A la question de savoir pourquoi elle ne cuisine pas pour la rupture, dame Sinaré a indiqué qu’elle préfère rentrer tôt pour s’occuper de sa famille. A son avis, il y a plus de mérite à cuisiner pour la rupture des gens de sa maison plutôt qu’à travailler jusqu’à la tombée de la nuit. « Nous avons plus besoin des bénédictions de nos époux », a-t-elle estimé.

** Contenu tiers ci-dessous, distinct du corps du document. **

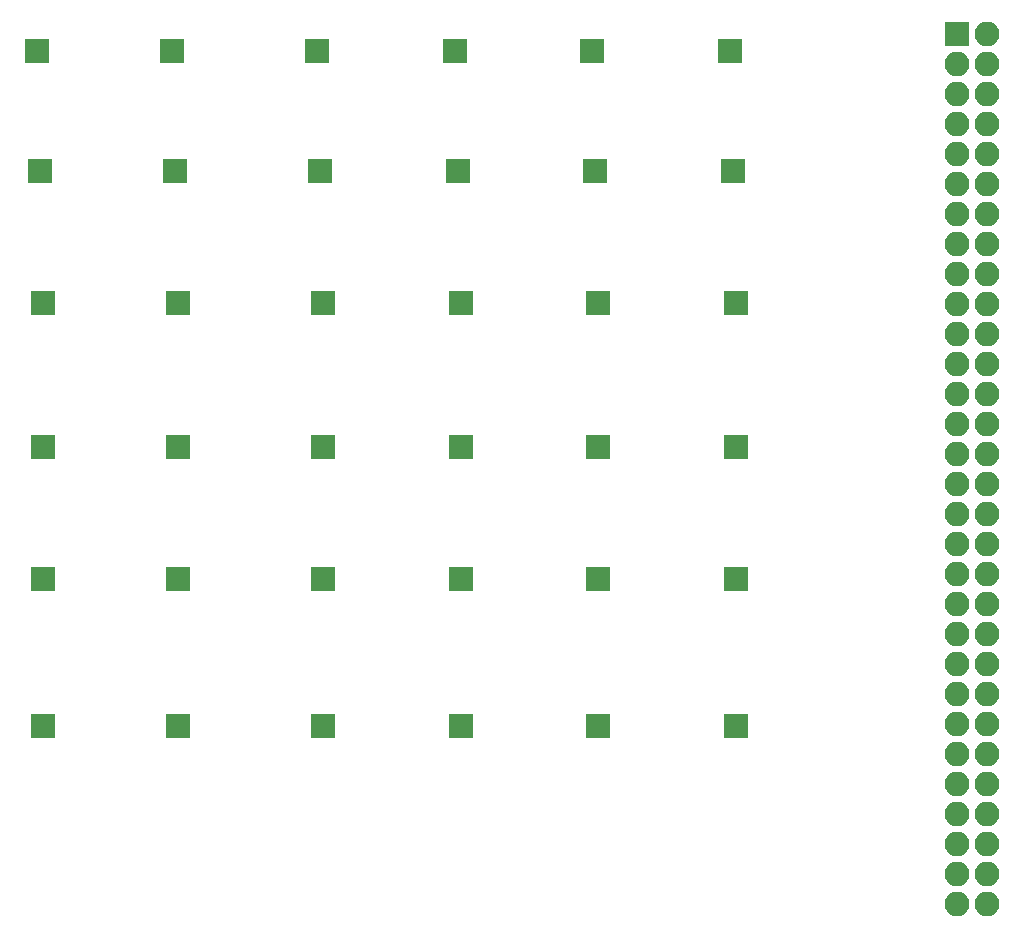
<source format=gts>
G04 #@! TF.FileFunction,Soldermask,Top*
%FSLAX46Y46*%
G04 Gerber Fmt 4.6, Leading zero omitted, Abs format (unit mm)*
G04 Created by KiCad (PCBNEW 4.0.7) date 03/13/18 20:50:31*
%MOMM*%
%LPD*%
G01*
G04 APERTURE LIST*
%ADD10C,0.100000*%
%ADD11R,2.100000X2.100000*%
%ADD12O,2.100000X2.100000*%
G04 APERTURE END LIST*
D10*
D11*
X115951000Y-125857000D03*
X127381000Y-125857000D03*
X139700000Y-125857000D03*
X151384000Y-125857000D03*
X162941000Y-125857000D03*
X174625000Y-125857000D03*
X115951000Y-113411000D03*
X127381000Y-113411000D03*
X139700000Y-113411000D03*
X151384000Y-113411000D03*
X162941000Y-113411000D03*
X174625000Y-113411000D03*
X115951000Y-102235000D03*
X127381000Y-102235000D03*
X139700000Y-102235000D03*
X151384000Y-102235000D03*
X162941000Y-102235000D03*
X174625000Y-102235000D03*
X115951000Y-90043000D03*
X127381000Y-90043000D03*
X139700000Y-90043000D03*
X151384000Y-90043000D03*
X162941000Y-90043000D03*
X174625000Y-90043000D03*
X115697000Y-78867000D03*
X127127000Y-78867000D03*
X139446000Y-78867000D03*
X151130000Y-78867000D03*
X162687000Y-78867000D03*
X174371000Y-78867000D03*
X115443000Y-68707000D03*
X126873000Y-68707000D03*
X139192000Y-68707000D03*
X150876000Y-68707000D03*
X162433000Y-68707000D03*
X174117000Y-68707000D03*
X193350096Y-67288000D03*
D12*
X195890096Y-67288000D03*
X193350096Y-69828000D03*
X195890096Y-69828000D03*
X193350096Y-72368000D03*
X195890096Y-72368000D03*
X193350096Y-74908000D03*
X195890096Y-74908000D03*
X193350096Y-77448000D03*
X195890096Y-77448000D03*
X193350096Y-79988000D03*
X195890096Y-79988000D03*
X193350096Y-82528000D03*
X195890096Y-82528000D03*
X193350096Y-85068000D03*
X195890096Y-85068000D03*
X193350096Y-87608000D03*
X195890096Y-87608000D03*
X193350096Y-90148000D03*
X195890096Y-90148000D03*
X193350096Y-92688000D03*
X195890096Y-92688000D03*
X193350096Y-95228000D03*
X195890096Y-95228000D03*
X193350096Y-97768000D03*
X195890096Y-97768000D03*
X193350096Y-100308000D03*
X195890096Y-100308000D03*
X193350096Y-102848000D03*
X195890096Y-102848000D03*
X193350096Y-105388000D03*
X195890096Y-105388000D03*
X193350096Y-107928000D03*
X195890096Y-107928000D03*
X193350096Y-110468000D03*
X195890096Y-110468000D03*
X193350096Y-113008000D03*
X195890096Y-113008000D03*
X193350096Y-115548000D03*
X195890096Y-115548000D03*
X193350096Y-118088000D03*
X195890096Y-118088000D03*
X193350096Y-120628000D03*
X195890096Y-120628000D03*
X193350096Y-123168000D03*
X195890096Y-123168000D03*
X193350096Y-125708000D03*
X195890096Y-125708000D03*
X193350096Y-128248000D03*
X195890096Y-128248000D03*
X193350096Y-130788000D03*
X195890096Y-130788000D03*
X193350096Y-133328000D03*
X195890096Y-133328000D03*
X193350096Y-135868000D03*
X195890096Y-135868000D03*
X193350096Y-138408000D03*
X195890096Y-138408000D03*
X193350096Y-140948000D03*
X195890096Y-140948000D03*
M02*

</source>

Parmi les rares clients présents figure Mahamadi Ouédraogo. Arrivé fraîchement de Ouahigouya, il affirme respecter scrupuleusement ce quatrième pilier de l’islam. Mais compte tenu du déplacement qu’il doit effectuer, il a décidé de s’en abstenir, surtout que la loi musulmane permet à ceux qui doivent parcourir une longue distance de ne pas jeûner. Commerçant de pièces détachées, il doit en effet reprendre le bus ce jour même pour regagner sa terre natale située à près de 200 kilomètres (soit environ 3 heures de route) de la première ville du pays.

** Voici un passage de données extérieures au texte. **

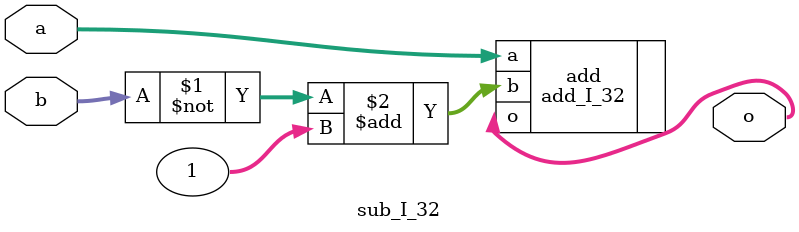
<source format=v>
module sub_I_32(
input wire [31:0] a,
input wire [31:0] b,
output wire [31:0] o
);
add_I_32 add(.a(a),.b(~b+1),.o(o));
endmodule
</source>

Habituellement, il vient une fois par semaine, le lundi de préférence, dans la capitale pour s’approvisionner en marchandises. Mais depuis le début du jeûne, le marché n’étant pas, selon lui, très florissant, il fait désormais le déplacement tous les quatorze jours. Et même s’il ne réside pas à Ouaga, Mahamadi Ouédraogo a pris ses habitudes dans ce restaurant et il est bien content qu’il soit toujours ouvert en ce mois de Ramadan où il est souvent difficile de dénicher un coin pour déjeuner. « Dès que j’arrive chez moi, je vais me remettre au jeûne », a-t-il indiqué, précisant que ces jours de voyage seront comptabilisés comme des crédits qu’il devra payer après ce mois béni.

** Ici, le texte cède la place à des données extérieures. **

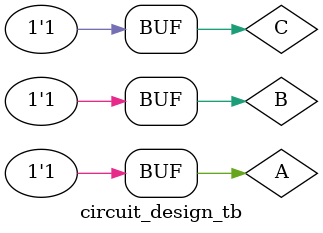
<source format=v>
module circuit_design(A,B,C,out);
input A,B,C;
output out;
wire w1,w2;
not b1(w1,A);
and a1(w2,B,C);
nand c1(out,w1,w2);
endmodule
module circuit_design_tb;
reg A,B,C;
wire out;
circuit_design a1(A,B,C,out);
initial 
begin
    A=0;B=0;C=0;
    $monitor("TIme=%0t, A=%b, B=%b, C=%b, Output=%b", $time, A,B,C, out);
    #10 A=0;B=0;C=1;
    #10 A=0;B=1;C=0;
    #10 A=0;B=1;C=1;
    #10 A=1;B=0;C=0;
    #10 A=1;B=0;C=1;
    #10 A=1;B=1;C=0;
    #10 A=1;B=1;C=1;
end
endmodule
</source>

Souffrant d’ulcères d’estomac, Aboubacar Kaboré s’est lui aussi abstenu de jeûner aujourd’hui. Tenant un magasin de marchandises diverses, il s’est également réjoui de constater que le restaurant de maman Ouaga 2000 est toujours ouvert à l’heure du déjeuner. « La plupart des kiosques sont fermés à midi. Ce n’est pas toujours facile », a-t-il déclaré tout en dévorant avec appétit son plat de riz sauce arachide, l’une des spécialités de la maison.